AVAILABLE DATA:

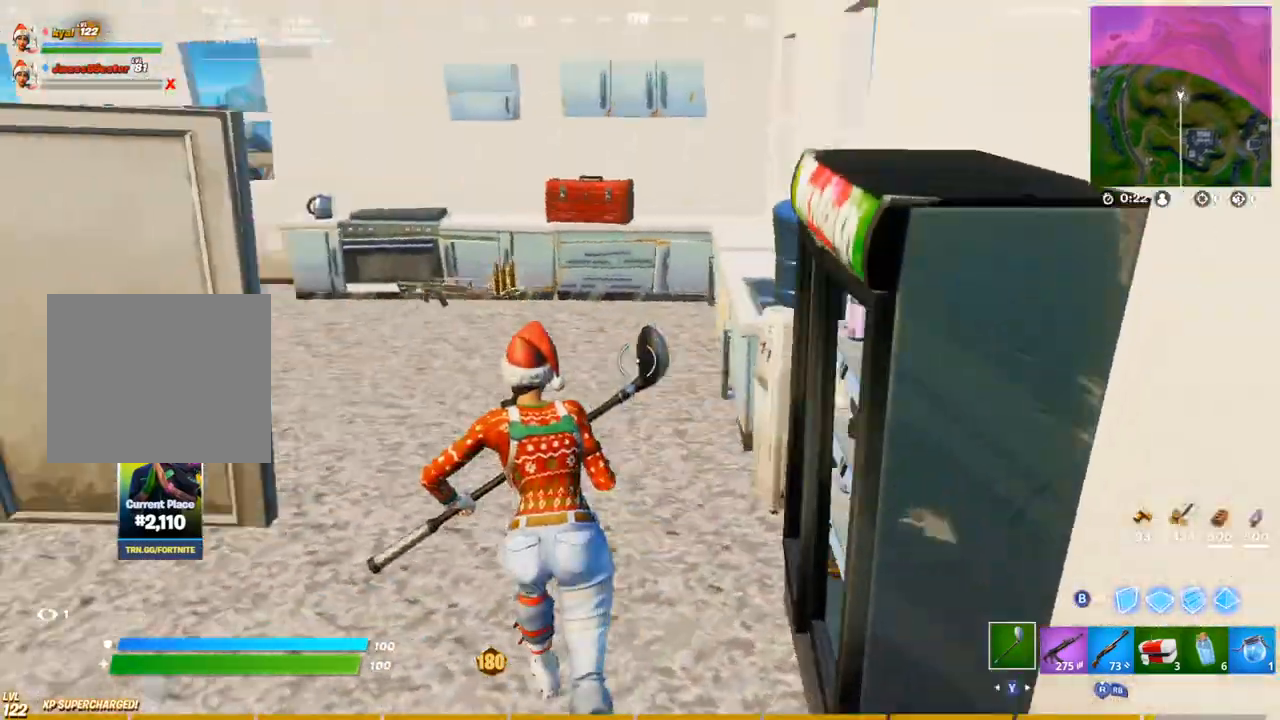
{"dt_ms": 1000, "buttons": ["L1", "R2"], "left_stick": "up", "right_stick": "center"}
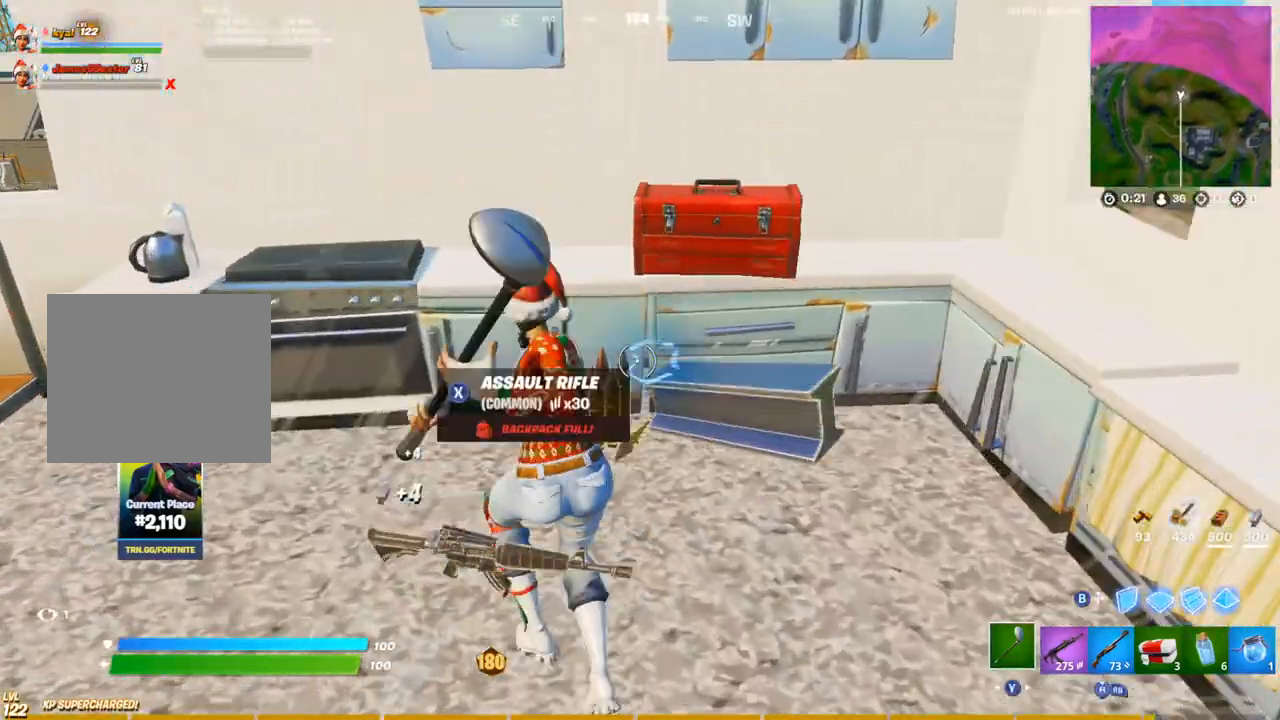
{"dt_ms": 500, "buttons": [], "left_stick": "down-right", "right_stick": "up", "events": [[17, "L1", "up"], [200, "left_stick", "down-right"], [217, "CROSS", "down"], [233, "right_stick", "left"], [317, "CROSS", "up"], [317, "R2", "up"], [317, "right_stick", "center"], [450, "L1", "down"], [450, "right_stick", "up"], [500, "L1", "up"]]}
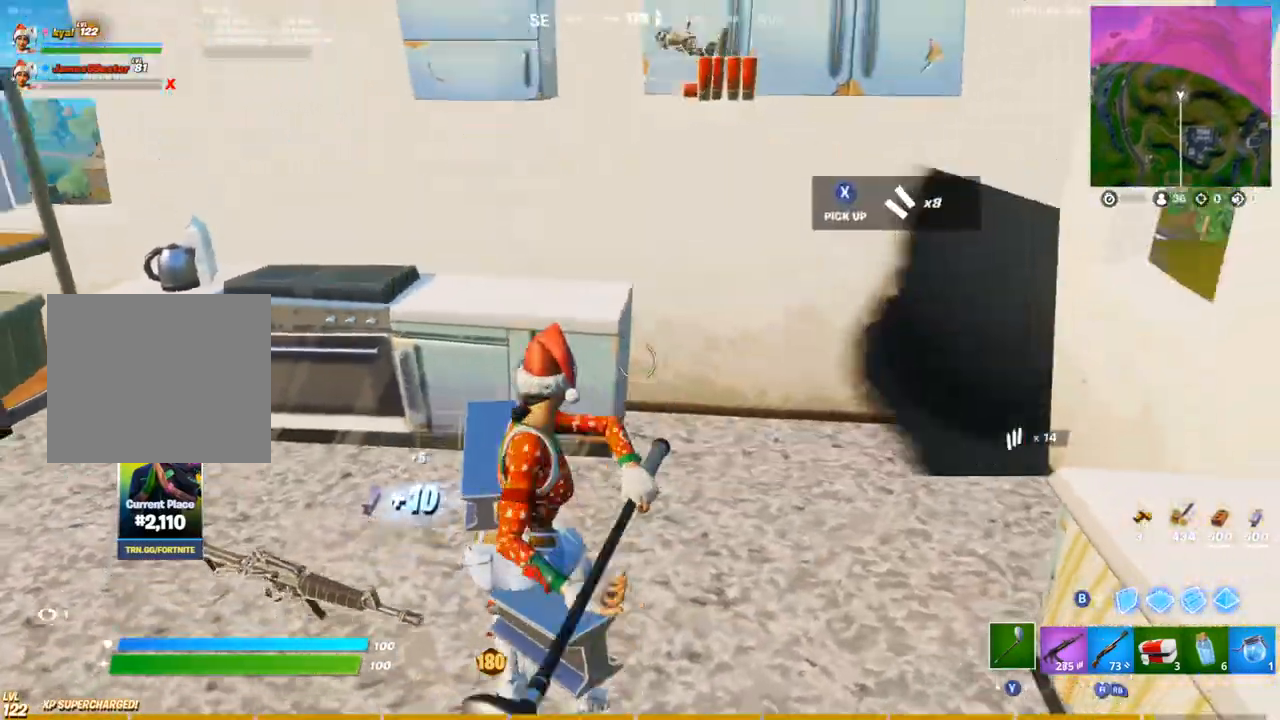
{"dt_ms": 500, "buttons": [], "left_stick": "up-left", "right_stick": "left"}
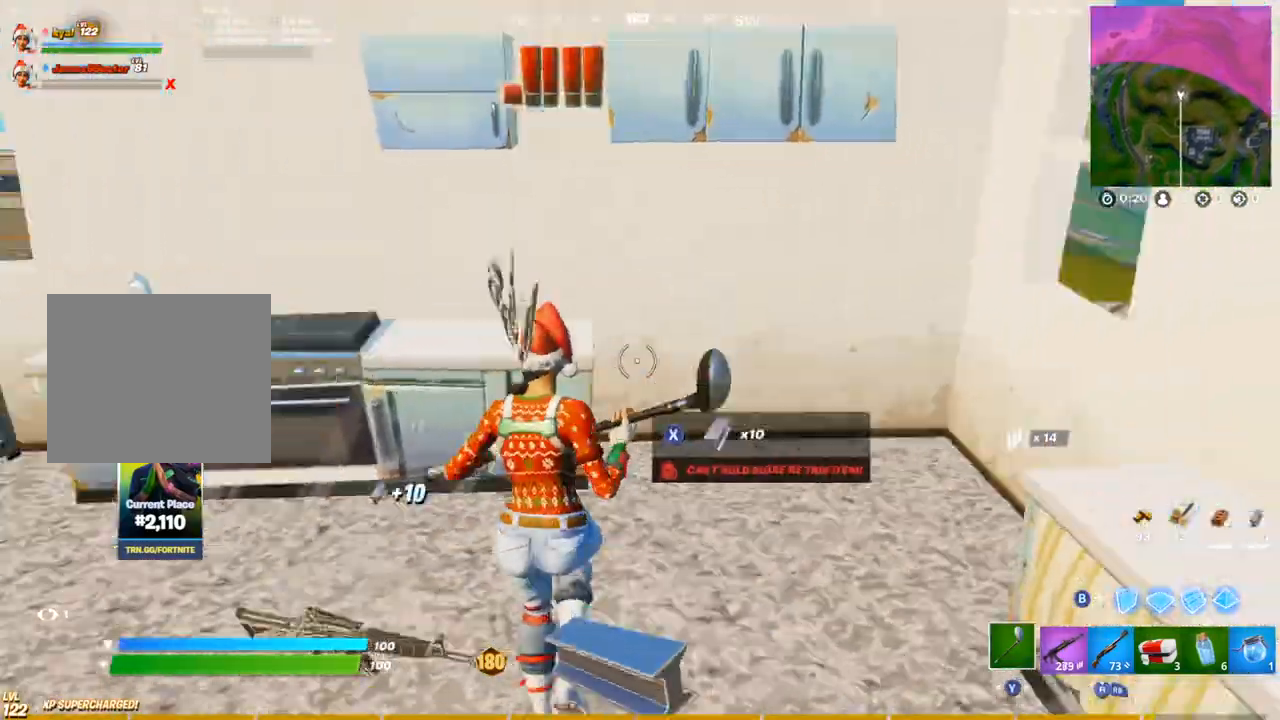
{"dt_ms": 500, "buttons": [], "left_stick": "up-left", "right_stick": "center", "events": [[133, "R1", "down"], [183, "TRIANGLE", "down"], [217, "right_stick", "center"], [267, "TRIANGLE", "up"], [300, "R1", "up"]]}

WHAT TO PRODUCE: The full data, repeated exactly and stripped of its pictures, is the expected answer.

ANSWER FOR THIS EXERCISE:
{"dt_ms": 1000, "buttons": ["L1", "R2"], "left_stick": "up", "right_stick": "center"}
{"dt_ms": 500, "buttons": [], "left_stick": "down-right", "right_stick": "up", "events": [[17, "L1", "up"], [200, "left_stick", "down-right"], [217, "CROSS", "down"], [233, "right_stick", "left"], [317, "CROSS", "up"], [317, "R2", "up"], [317, "right_stick", "center"], [450, "L1", "down"], [450, "right_stick", "up"], [500, "L1", "up"]]}
{"dt_ms": 500, "buttons": [], "left_stick": "up-left", "right_stick": "left"}
{"dt_ms": 500, "buttons": [], "left_stick": "up-left", "right_stick": "center", "events": [[133, "R1", "down"], [183, "TRIANGLE", "down"], [217, "right_stick", "center"], [267, "TRIANGLE", "up"], [300, "R1", "up"]]}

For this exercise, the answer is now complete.